## PROBLEM STATEMENT
Find every line in the data below that contains the string "pose" and copy each of those lines.

## ROWS
/---
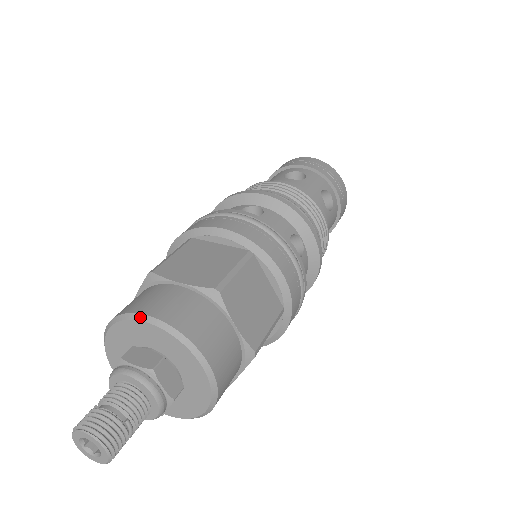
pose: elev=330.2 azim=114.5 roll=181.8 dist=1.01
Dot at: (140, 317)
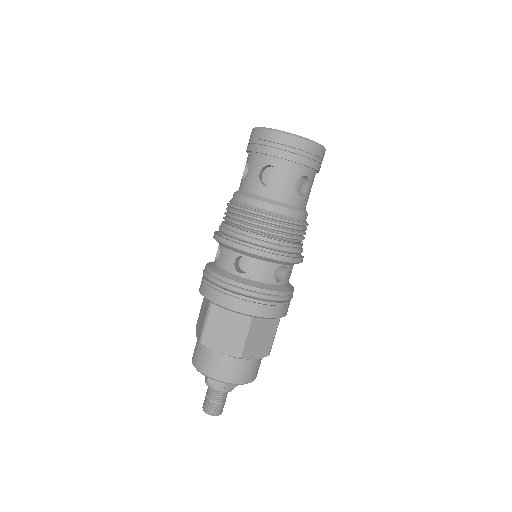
\---
/---
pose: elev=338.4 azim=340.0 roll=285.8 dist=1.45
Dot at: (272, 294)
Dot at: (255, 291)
\---
## THE REPLY
pose: elev=330.2 azim=114.5 roll=181.8 dist=1.01
pose: elev=338.4 azim=340.0 roll=285.8 dist=1.45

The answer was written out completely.